> _Passage_:
--- BEGIN ---

It's a beautiful Saturday afternoon in Northwest Missouri. I'm sitting shirtless in the shade, having spent much of my day mowing grass with my old commercial walk-behind mower. Over 10,000 steps. 14 hp rope start Kawasaki, Gravely.
I bought it in my 50s, for my health.
2. And I was thinking about climate change. The grass was tall and a little bit wet, which put a lot of strain on the machine. Therefore, I mowed half widths of the particular paddock in question. That meant I had to walk roughly twice as far as usual to mow it. Maintaining it.
3. Twice as far, twice the time. Another option would have been to get out the Ventrac, 24 hp electric start Kawasaki, much newer generation engine. Hard to say for sure which one would have been more fuel efficient - I worked the smaller motor longer, more time & fuel.
4. Our ecosystem destruction is the direct outcome of our definition of efficiency. I spent more person-hours so it was for sure less efficient by our current standards. Needless to say, I'm the only guy around who mows walking.
I'm also the oldest. Next closest is 8 yrs younger
5. It takes me longer to mow than it takes them. Less efficient. But overall, year in and year out, my mowing is *vastly* more energy efficient than theirs. And it's *vastly* cheaper in annualized total operating costs.
They have more time to watch TV.
I'd rather mow.
6. The reason we are changing the climate is in order to go fast.
That is the sole and total fact of the matter.
The human race, all of us, could live on this planet without adding carbon to the atmosphere, without causing mass extinction of anything, a positive ecosystem factor.
7. We have the science and the knowledge right now today to embark on a project to get there within 40 years. We might be able to halt and reverse climate change.

--- END ---

> _Problems_:
(a) In the passage on mowing and climate change, what is the horsepower of the engine on the writer's old walk-behind mower?
(b) Write a continuation of the passage on mowing and climate change, picking up after its final sentence.

> _Dataset rows_:
--- BEGIN ---

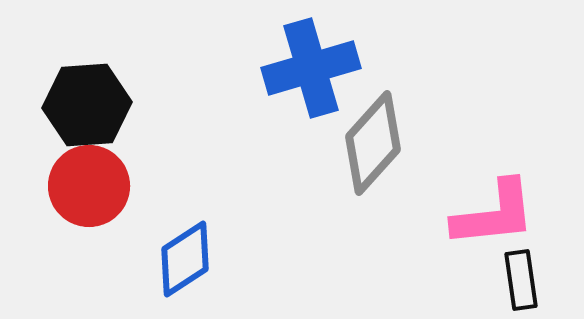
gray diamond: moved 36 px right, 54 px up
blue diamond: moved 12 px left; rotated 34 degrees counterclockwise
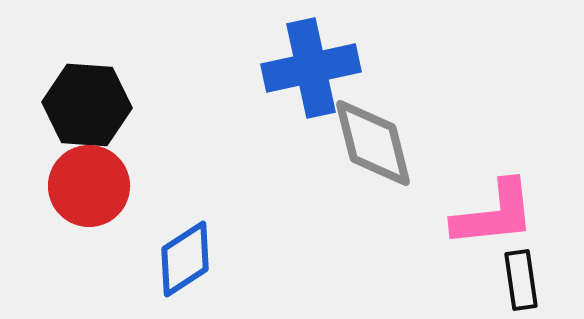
blue cross: rotated 4 degrees clockwise
black hexagon: rotated 8 degrees clockwise
gray diamond: rotated 56 degrees counterclockwise
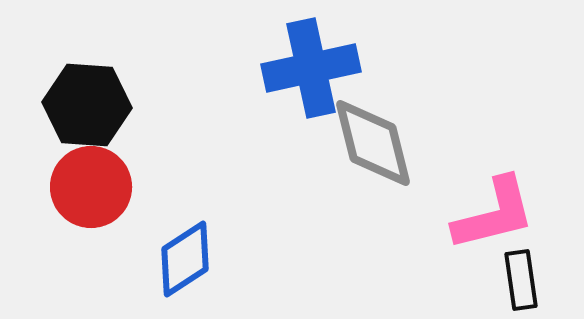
red circle: moved 2 px right, 1 px down
pink L-shape: rotated 8 degrees counterclockwise
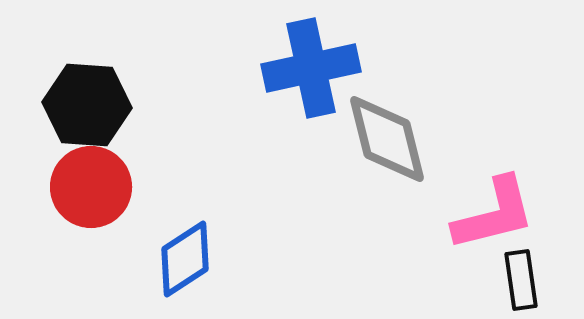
gray diamond: moved 14 px right, 4 px up
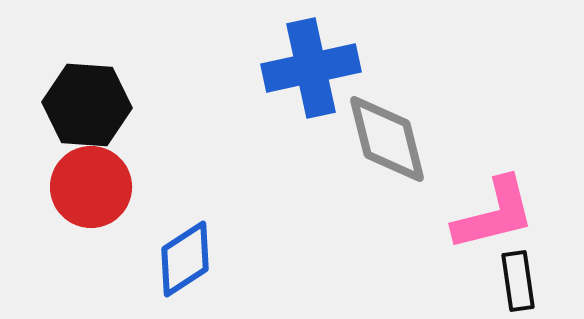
black rectangle: moved 3 px left, 1 px down
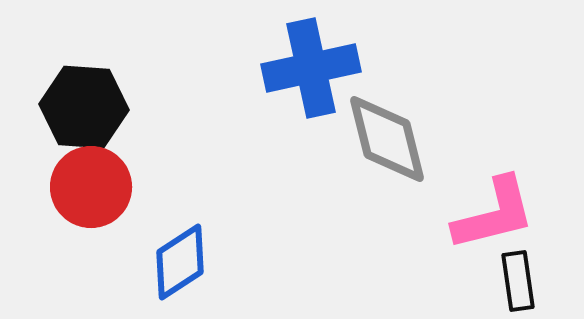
black hexagon: moved 3 px left, 2 px down
blue diamond: moved 5 px left, 3 px down
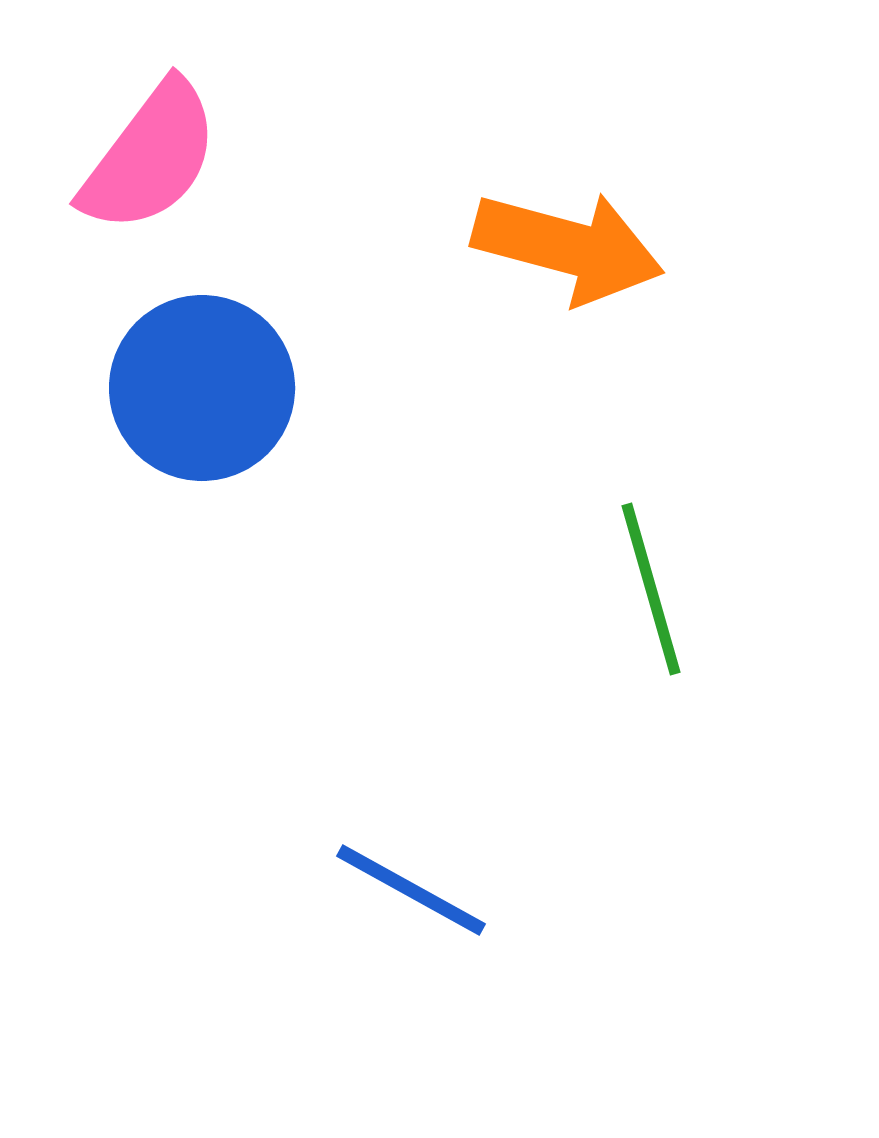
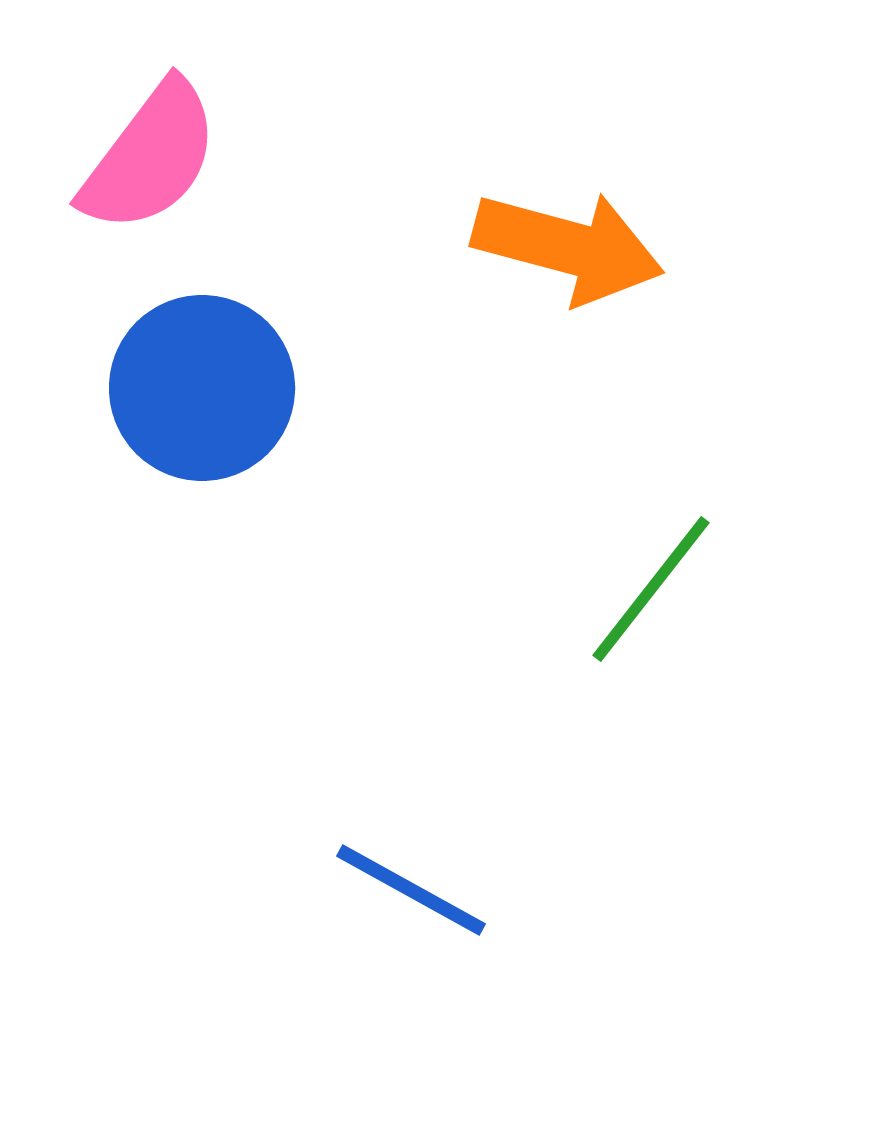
green line: rotated 54 degrees clockwise
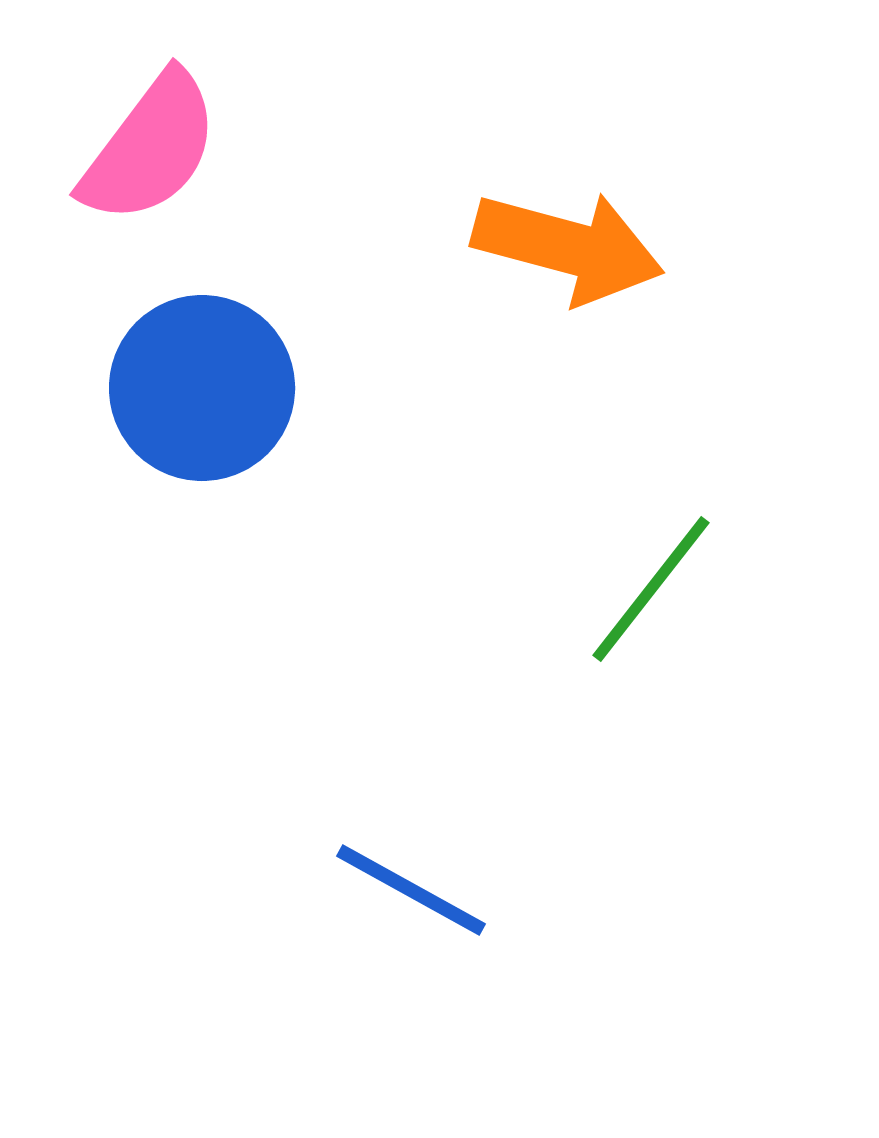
pink semicircle: moved 9 px up
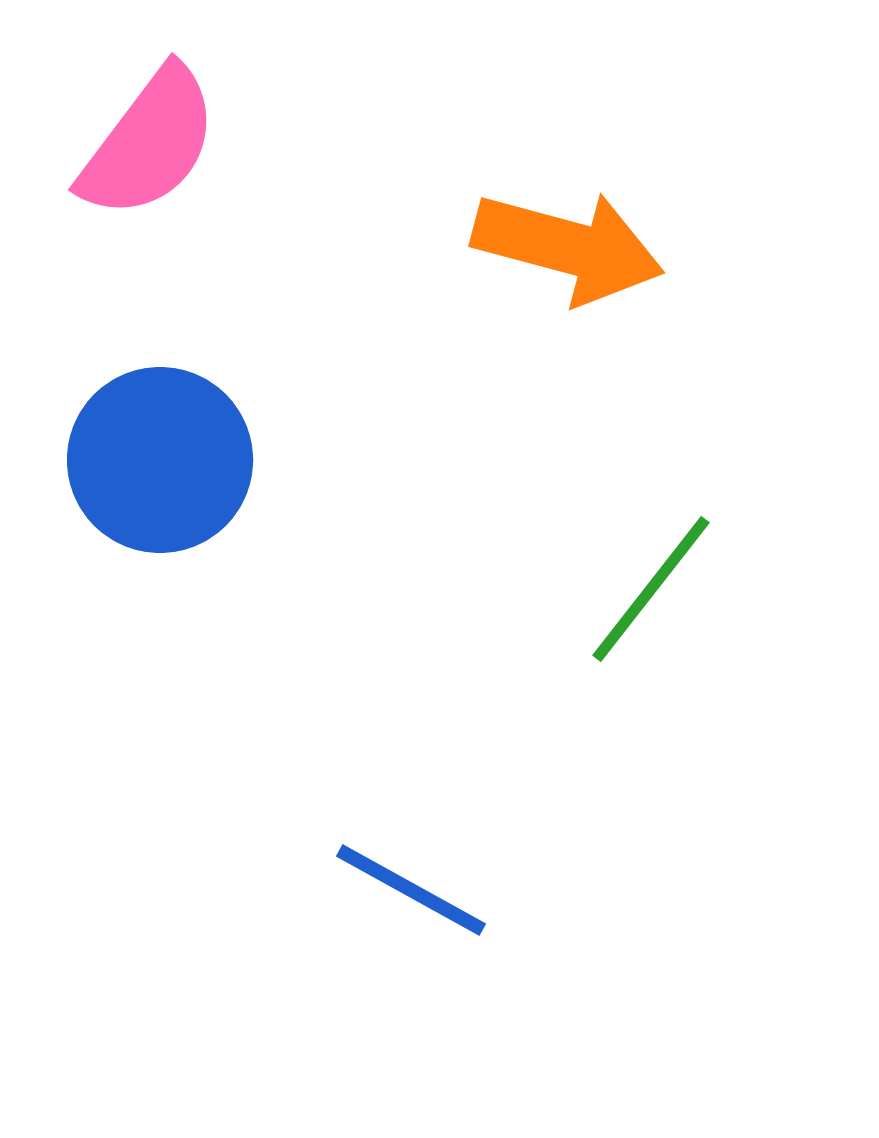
pink semicircle: moved 1 px left, 5 px up
blue circle: moved 42 px left, 72 px down
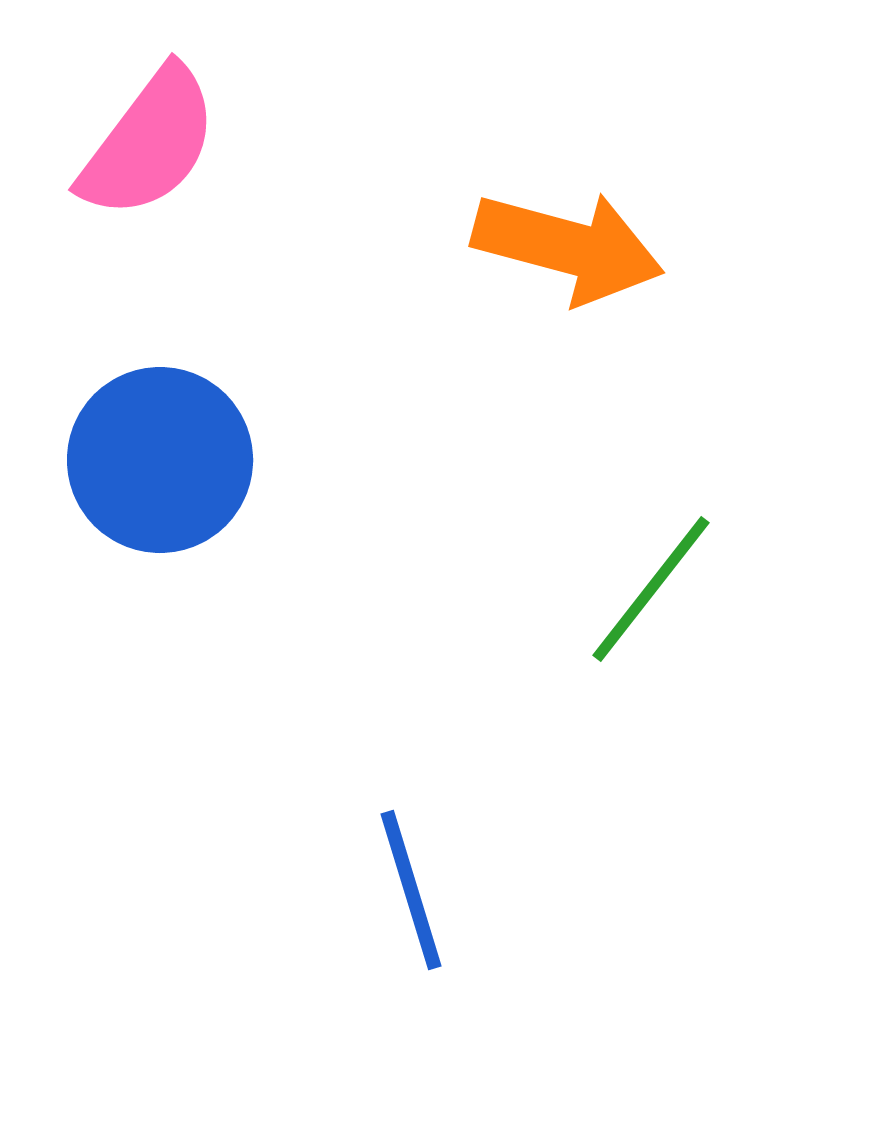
blue line: rotated 44 degrees clockwise
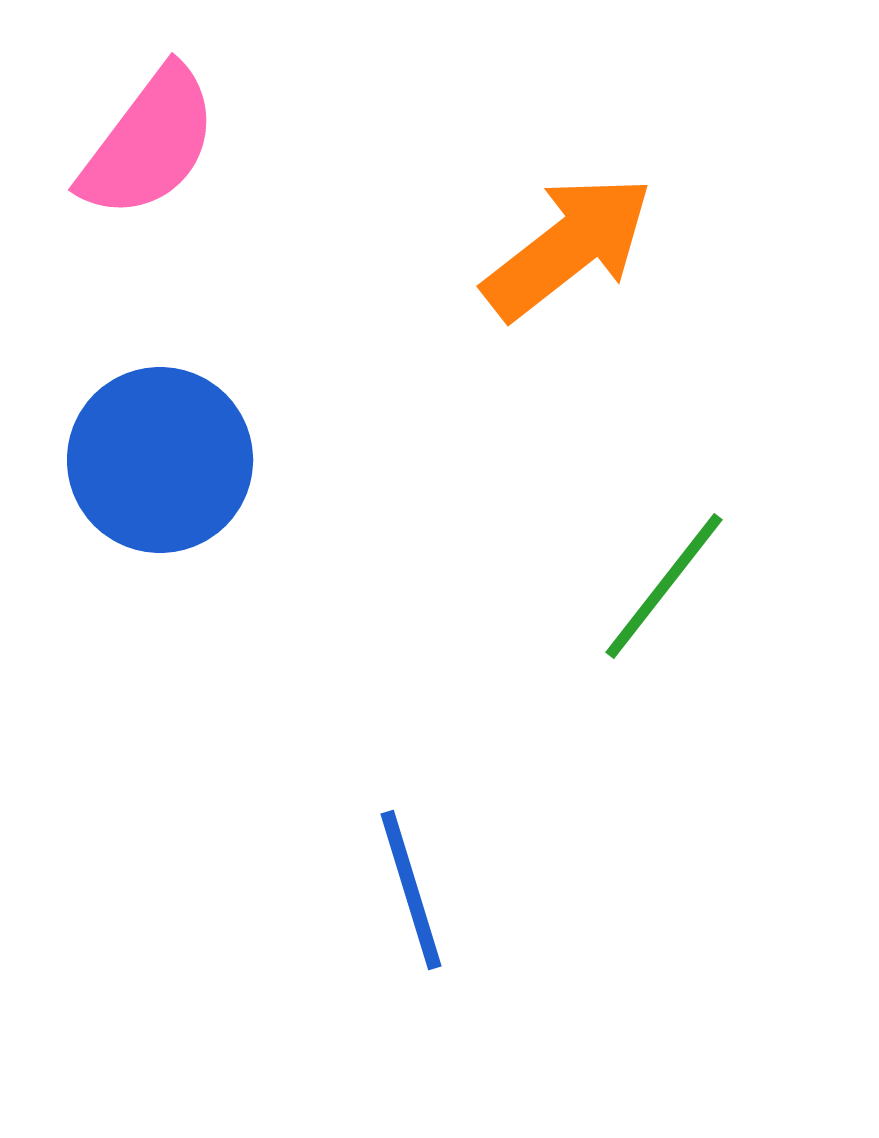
orange arrow: rotated 53 degrees counterclockwise
green line: moved 13 px right, 3 px up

--- END ---

> _Expected results_:
(a) 14 hp

(b)
But we would have to change our definition of efficiency. And we would have to discuss publicly our value system.
8. We defined "efficiency" as "more output with less human input."
Obviously that's a factor. If you per-person total output falls below some level, people starve or go naked. But this is not a sufficient definition.
The definition of efficiency which will allow us to halt CC
9. Is energy efficiency.
Example: for a few hundred thousand years we and our immediate ancestors obtained more than a calorie of food for every calorie we invested.
Otherwise we would have starved. We had no source of spare calories. Our food was all the energy we had.
10. Last time I read it, which has been a while, we were investing 30-some calories of energy for every calorie of food. That energy is fossil fuel energy. That number is probably way bigger, and it's hard to calculate, because fossil energy slips in *everywhere.*
11. There is no non-financial benefit to the human race from the speed of our activities.
We need to have a serious discussion about our value system.
I can't say, "railroad" without somebody saying, "High speed rail!"
Unh-uh.
Low speed rail.
12. There is a strong undercurrent of, "Well, there's just too many of us, it's human to <shit in our nest>, we're fucked," in the climate conversation.
No. It's our value system.
All the plastic
In all the oceans
Of all the world
Was put there in my lifetime.
Value system.
13. I'm 73 years old. Anything that just started happening in my lifetime is *not* "human nature."
We been here a lot longer than that.
We got the guts to make heroin illegal.
Make plastic illegal.
We. Don't. Need. It.
People make money on it.
That is our value system.
14. Al Gore is running around crowing that through his efforts
🙏I just got buzzed by a hummingbird🙏
Anyway - AlGore is bragging that he's got <some big bunch of> renewable energy installed!
So? Who fucking cares? You didn't reduce carbon emissions.
No participation trophies.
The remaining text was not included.